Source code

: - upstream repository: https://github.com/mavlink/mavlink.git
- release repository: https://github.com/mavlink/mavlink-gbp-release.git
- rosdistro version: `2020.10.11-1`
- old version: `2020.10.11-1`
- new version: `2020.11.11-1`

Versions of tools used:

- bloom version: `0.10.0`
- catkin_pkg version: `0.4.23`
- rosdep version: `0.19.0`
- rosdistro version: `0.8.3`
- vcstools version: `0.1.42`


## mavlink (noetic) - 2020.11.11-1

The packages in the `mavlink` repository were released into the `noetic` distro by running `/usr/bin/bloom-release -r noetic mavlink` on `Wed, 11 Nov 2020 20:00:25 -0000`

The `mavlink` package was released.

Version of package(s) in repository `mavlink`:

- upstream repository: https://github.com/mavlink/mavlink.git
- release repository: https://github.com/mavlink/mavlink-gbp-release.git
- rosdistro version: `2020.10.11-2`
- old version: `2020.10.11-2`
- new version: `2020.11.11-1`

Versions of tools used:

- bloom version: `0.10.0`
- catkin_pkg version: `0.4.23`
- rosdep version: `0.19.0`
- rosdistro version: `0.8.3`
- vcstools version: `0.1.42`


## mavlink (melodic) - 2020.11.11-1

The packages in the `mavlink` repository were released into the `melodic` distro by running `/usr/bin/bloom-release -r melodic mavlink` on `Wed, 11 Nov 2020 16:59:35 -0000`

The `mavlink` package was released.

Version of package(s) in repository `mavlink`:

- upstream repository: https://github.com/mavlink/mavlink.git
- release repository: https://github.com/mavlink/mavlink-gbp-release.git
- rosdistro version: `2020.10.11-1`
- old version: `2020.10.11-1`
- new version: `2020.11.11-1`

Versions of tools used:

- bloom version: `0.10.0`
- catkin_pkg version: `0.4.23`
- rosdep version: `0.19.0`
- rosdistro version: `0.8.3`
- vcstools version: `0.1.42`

...

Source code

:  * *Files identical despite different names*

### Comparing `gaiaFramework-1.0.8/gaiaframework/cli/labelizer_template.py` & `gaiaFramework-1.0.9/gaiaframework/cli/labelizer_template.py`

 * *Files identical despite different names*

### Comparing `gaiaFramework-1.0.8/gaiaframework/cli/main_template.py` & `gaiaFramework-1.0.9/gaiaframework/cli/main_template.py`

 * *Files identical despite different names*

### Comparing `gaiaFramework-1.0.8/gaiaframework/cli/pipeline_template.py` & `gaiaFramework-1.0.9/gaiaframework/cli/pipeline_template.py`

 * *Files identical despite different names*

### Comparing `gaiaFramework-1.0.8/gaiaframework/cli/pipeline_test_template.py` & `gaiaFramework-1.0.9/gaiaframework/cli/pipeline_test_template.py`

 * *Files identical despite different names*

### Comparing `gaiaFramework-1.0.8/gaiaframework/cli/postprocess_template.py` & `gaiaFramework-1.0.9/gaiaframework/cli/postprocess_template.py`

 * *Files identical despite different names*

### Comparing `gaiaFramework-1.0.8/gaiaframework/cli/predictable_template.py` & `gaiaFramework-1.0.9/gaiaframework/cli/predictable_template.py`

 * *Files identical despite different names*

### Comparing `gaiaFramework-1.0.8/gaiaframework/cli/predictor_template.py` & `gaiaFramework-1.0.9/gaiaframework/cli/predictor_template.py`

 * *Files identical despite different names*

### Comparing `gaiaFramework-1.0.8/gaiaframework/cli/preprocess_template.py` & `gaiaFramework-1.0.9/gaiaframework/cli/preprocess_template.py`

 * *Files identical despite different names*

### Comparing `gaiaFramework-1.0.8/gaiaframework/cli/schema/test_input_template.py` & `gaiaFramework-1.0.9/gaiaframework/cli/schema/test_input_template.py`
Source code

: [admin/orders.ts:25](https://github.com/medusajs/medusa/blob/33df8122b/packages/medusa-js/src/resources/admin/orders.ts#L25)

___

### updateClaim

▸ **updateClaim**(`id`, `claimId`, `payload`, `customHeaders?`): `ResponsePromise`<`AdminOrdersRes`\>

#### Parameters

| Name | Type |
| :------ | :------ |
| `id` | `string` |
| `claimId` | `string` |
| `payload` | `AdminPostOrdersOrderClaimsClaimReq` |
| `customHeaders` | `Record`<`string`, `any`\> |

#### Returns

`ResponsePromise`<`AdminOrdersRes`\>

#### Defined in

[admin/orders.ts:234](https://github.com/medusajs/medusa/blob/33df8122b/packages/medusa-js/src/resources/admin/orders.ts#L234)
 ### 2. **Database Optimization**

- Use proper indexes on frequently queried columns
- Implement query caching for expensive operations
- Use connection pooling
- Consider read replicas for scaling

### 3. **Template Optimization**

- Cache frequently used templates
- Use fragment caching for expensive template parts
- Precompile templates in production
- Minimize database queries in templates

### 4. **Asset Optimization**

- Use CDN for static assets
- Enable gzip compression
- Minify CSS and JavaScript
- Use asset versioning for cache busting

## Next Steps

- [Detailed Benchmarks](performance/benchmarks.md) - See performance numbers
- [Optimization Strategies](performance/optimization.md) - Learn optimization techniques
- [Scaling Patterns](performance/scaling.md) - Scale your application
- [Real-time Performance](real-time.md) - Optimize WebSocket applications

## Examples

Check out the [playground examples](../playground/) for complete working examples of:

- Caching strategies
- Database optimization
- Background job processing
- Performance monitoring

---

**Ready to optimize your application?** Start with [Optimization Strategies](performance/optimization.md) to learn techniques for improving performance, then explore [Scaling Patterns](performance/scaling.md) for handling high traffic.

---

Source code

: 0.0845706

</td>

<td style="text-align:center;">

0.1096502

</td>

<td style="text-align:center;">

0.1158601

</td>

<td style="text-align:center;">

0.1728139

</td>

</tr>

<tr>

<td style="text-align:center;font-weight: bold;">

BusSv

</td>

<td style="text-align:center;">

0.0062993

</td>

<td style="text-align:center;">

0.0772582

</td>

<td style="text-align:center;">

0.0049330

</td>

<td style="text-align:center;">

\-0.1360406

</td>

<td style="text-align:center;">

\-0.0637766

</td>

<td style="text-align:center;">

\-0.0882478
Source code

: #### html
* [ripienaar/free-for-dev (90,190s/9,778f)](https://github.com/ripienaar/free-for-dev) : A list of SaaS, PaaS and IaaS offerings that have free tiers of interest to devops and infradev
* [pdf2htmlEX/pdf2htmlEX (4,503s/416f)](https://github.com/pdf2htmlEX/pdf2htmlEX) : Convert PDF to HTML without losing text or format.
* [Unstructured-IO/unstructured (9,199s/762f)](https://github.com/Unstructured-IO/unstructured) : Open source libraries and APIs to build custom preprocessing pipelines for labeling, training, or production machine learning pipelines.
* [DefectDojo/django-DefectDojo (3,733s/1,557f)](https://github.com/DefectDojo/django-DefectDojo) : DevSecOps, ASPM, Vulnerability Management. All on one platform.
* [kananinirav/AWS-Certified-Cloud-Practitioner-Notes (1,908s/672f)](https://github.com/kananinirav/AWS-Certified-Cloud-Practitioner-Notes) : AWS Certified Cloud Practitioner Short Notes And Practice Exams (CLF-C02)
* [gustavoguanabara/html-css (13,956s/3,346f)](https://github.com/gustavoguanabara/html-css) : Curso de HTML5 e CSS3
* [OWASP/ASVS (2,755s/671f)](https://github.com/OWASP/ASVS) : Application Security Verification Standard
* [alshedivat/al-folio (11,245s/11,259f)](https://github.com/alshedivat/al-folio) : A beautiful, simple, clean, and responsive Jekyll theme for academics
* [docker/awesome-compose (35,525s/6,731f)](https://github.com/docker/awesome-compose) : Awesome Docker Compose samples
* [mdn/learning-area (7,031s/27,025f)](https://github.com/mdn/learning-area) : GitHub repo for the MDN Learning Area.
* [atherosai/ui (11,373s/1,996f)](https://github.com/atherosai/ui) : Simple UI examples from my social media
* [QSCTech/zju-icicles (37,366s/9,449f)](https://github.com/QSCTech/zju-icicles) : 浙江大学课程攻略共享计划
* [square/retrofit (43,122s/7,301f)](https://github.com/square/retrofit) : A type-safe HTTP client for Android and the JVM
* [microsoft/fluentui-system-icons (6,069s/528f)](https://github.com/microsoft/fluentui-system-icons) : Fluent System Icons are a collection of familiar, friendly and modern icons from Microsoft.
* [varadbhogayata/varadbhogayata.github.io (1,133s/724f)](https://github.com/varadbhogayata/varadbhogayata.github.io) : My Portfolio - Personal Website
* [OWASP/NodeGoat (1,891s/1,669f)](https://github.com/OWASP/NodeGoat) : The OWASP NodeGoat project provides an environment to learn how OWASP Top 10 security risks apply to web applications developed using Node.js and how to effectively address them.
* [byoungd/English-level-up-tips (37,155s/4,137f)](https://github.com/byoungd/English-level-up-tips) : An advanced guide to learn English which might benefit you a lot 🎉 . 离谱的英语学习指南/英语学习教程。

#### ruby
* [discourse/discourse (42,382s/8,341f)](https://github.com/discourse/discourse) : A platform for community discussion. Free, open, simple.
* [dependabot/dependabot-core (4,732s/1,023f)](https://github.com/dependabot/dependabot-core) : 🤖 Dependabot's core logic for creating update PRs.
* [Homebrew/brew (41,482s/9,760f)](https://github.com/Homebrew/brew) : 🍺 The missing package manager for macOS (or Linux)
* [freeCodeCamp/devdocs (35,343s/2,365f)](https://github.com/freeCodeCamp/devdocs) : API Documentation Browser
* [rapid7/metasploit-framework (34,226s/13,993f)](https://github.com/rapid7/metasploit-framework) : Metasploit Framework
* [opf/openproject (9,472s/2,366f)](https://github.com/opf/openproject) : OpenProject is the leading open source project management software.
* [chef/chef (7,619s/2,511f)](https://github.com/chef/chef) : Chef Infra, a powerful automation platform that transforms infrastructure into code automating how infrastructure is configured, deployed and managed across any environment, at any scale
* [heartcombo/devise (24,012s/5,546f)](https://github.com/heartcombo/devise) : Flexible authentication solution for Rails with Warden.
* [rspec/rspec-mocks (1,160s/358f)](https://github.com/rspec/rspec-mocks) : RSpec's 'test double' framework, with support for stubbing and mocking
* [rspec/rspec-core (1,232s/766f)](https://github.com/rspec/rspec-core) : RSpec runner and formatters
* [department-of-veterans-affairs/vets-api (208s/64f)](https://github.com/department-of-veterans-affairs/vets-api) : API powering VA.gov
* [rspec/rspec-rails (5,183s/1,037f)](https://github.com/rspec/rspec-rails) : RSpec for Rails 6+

● TASK DETAILS:
List every line in the entries above that contains the word "into", treating uppercase and lowercase as different.

● TASK OUTPUT:
The packages in the `mavlink` repository were released into the `noetic` distro by running `/usr/bin/bloom-release -r noetic mavlink` on `Wed, 11 Nov 2020 20:00:25 -0000`
The packages in the `mavlink` repository were released into the `melodic` distro by running `/usr/bin/bloom-release -r melodic mavlink` on `Wed, 11 Nov 2020 16:59:35 -0000`
* [chef/chef (7,619s/2,511f)](https://github.com/chef/chef) : Chef Infra, a powerful automation platform that transforms infrastructure into code automating how infrastructure is configured, deployed and managed across any environment, at any scale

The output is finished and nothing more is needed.